*** Opening Data for this exercise ***
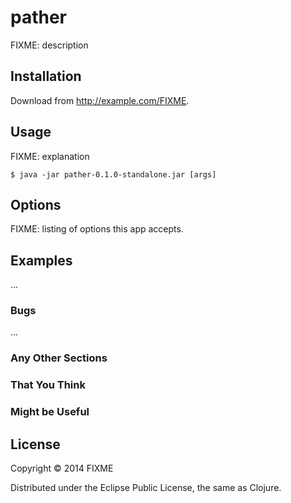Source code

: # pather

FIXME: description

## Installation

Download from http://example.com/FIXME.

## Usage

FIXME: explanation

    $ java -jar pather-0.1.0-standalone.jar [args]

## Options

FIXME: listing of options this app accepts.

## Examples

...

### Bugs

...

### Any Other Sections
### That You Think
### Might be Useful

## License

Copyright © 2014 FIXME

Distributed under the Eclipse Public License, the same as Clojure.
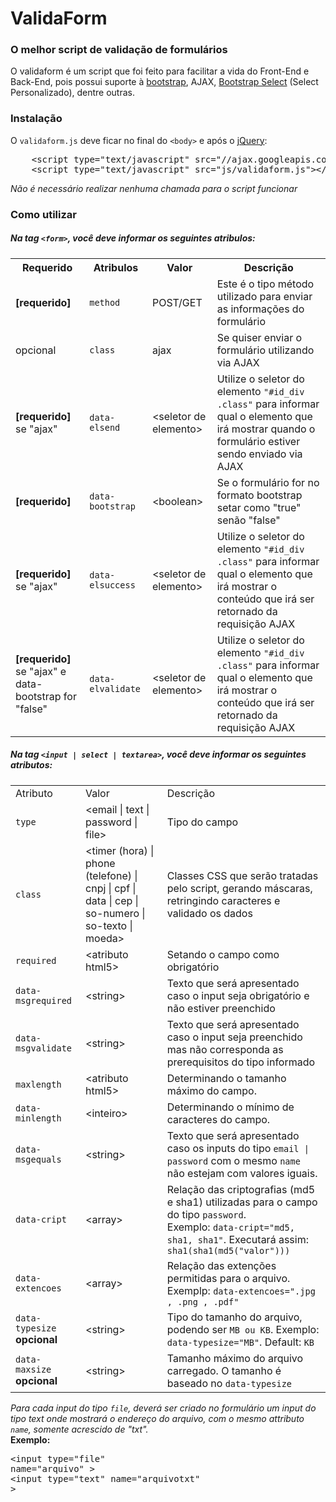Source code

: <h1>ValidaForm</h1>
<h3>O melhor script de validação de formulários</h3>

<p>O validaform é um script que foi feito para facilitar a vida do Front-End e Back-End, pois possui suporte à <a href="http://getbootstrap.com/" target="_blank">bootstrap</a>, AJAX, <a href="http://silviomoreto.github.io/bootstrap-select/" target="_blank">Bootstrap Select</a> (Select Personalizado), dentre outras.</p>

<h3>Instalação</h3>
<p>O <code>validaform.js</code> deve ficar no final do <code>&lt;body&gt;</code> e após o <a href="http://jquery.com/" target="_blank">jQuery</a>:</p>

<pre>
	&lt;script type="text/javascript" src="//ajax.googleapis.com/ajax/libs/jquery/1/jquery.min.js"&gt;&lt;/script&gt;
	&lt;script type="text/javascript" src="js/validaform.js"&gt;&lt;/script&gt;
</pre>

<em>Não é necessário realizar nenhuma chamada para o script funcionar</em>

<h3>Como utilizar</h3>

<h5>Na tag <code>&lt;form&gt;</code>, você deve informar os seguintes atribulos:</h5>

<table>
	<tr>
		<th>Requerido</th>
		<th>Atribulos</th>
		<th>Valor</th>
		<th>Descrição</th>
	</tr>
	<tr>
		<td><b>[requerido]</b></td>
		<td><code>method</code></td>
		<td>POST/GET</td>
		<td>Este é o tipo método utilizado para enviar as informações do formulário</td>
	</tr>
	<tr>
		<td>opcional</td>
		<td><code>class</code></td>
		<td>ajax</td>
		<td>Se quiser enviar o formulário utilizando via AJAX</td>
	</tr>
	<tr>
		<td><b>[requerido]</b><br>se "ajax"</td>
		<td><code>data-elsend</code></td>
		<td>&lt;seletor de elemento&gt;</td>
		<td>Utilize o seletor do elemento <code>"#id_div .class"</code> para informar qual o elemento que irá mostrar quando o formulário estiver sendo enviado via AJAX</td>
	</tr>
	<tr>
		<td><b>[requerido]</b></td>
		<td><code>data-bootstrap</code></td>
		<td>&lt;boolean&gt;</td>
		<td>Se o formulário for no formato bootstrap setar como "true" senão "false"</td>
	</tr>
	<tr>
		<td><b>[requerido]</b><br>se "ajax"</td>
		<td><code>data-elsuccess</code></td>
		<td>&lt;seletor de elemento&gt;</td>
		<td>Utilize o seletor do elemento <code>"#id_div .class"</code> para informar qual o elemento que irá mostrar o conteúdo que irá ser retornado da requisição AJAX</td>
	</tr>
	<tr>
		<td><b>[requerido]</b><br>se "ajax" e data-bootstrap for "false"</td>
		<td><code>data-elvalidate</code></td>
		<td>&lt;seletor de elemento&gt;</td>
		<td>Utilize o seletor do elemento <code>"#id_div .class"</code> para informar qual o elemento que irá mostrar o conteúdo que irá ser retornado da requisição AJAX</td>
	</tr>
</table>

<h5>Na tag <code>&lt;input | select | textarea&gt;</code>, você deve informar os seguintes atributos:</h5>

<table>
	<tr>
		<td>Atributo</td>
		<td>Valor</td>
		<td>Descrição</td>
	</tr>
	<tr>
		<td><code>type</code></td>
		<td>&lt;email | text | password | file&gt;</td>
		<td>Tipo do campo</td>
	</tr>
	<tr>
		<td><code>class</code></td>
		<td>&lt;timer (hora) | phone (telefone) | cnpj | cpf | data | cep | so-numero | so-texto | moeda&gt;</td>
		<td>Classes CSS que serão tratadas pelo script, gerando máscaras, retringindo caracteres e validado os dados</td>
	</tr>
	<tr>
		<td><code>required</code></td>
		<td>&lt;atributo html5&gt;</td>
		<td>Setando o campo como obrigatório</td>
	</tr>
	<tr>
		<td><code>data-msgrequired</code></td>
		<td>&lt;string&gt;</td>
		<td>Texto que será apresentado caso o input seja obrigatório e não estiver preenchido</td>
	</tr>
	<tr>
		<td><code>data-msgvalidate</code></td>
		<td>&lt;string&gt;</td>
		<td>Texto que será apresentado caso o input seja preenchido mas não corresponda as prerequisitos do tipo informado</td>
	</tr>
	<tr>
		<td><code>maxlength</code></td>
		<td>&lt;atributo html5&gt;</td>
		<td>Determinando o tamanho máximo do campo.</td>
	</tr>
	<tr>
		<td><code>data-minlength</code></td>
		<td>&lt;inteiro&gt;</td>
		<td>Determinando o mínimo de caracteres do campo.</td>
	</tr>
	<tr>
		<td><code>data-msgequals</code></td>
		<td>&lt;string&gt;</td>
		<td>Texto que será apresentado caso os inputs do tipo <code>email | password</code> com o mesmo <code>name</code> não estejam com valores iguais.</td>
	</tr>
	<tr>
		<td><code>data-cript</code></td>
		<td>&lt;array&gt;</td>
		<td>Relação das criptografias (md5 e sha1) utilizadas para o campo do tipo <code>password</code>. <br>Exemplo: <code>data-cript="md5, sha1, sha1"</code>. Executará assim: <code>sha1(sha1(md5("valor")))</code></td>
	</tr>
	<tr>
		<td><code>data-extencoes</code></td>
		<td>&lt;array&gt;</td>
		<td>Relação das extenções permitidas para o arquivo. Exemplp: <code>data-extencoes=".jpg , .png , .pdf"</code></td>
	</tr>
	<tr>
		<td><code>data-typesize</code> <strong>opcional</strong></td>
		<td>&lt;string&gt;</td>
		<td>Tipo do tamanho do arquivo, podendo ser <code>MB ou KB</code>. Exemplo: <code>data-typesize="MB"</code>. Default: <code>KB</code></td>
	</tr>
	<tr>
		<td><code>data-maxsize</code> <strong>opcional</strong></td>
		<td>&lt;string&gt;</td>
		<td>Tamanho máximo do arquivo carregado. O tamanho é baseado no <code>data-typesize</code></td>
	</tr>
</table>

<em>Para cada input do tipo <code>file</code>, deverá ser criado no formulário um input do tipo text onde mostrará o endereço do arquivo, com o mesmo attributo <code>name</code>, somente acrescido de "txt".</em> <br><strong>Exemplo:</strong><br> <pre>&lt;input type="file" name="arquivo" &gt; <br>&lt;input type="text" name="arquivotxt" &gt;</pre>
*** Closing Data for this exercise ***
*** Opening Data for this exercise ***
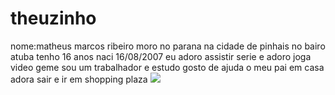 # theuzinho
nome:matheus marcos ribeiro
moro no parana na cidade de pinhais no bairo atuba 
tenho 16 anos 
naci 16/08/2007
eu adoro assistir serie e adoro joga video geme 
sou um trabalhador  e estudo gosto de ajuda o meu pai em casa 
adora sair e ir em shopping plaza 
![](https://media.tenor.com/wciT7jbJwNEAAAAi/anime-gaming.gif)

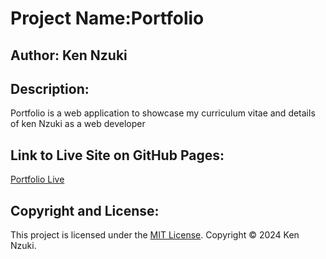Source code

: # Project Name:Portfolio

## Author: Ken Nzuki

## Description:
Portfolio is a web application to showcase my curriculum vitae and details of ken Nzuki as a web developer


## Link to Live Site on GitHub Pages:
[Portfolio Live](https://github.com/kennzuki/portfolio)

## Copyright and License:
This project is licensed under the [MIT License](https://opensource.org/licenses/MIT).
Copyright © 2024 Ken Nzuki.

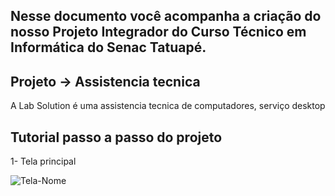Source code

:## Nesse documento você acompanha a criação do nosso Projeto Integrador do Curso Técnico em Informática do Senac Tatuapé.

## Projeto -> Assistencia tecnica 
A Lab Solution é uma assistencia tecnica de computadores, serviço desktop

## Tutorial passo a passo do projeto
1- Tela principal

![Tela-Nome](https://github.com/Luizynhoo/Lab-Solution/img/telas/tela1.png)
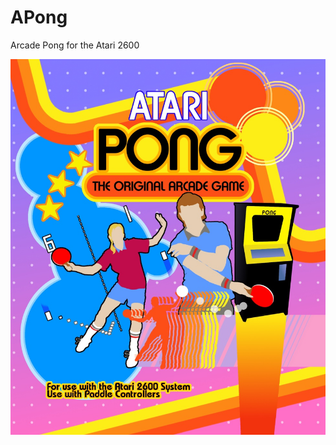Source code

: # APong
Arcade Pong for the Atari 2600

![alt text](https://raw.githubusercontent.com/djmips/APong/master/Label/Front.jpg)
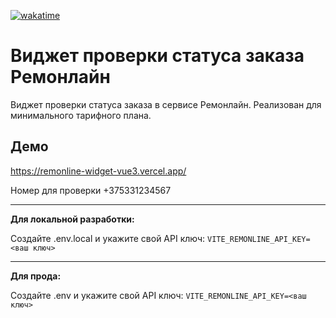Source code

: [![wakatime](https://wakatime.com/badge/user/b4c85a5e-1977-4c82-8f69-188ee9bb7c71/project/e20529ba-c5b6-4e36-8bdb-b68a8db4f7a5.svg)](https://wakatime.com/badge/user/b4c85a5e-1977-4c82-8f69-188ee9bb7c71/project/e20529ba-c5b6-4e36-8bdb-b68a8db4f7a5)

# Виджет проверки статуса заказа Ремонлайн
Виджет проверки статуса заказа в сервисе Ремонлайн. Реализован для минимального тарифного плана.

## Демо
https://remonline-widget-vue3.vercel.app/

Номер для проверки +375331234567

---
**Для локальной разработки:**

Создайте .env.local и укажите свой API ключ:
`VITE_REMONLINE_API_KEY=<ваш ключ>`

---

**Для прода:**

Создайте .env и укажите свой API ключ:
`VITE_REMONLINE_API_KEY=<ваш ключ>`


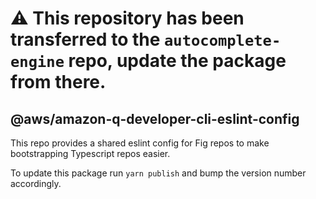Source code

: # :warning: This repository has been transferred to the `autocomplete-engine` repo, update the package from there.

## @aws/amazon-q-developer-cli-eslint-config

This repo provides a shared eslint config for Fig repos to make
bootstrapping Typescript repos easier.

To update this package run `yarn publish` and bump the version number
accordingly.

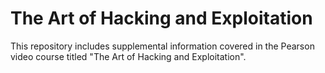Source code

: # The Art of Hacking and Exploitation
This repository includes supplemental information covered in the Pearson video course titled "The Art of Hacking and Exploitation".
*** Closing Data for this exercise ***
§ **Directions**: Pull every line containing the word "under" out of the listing.

§ **Exercise answer**:
Distributed under the Eclipse Public License, the same as Clojure.
This project is licensed under the [MIT License](https://opensource.org/licenses/MIT).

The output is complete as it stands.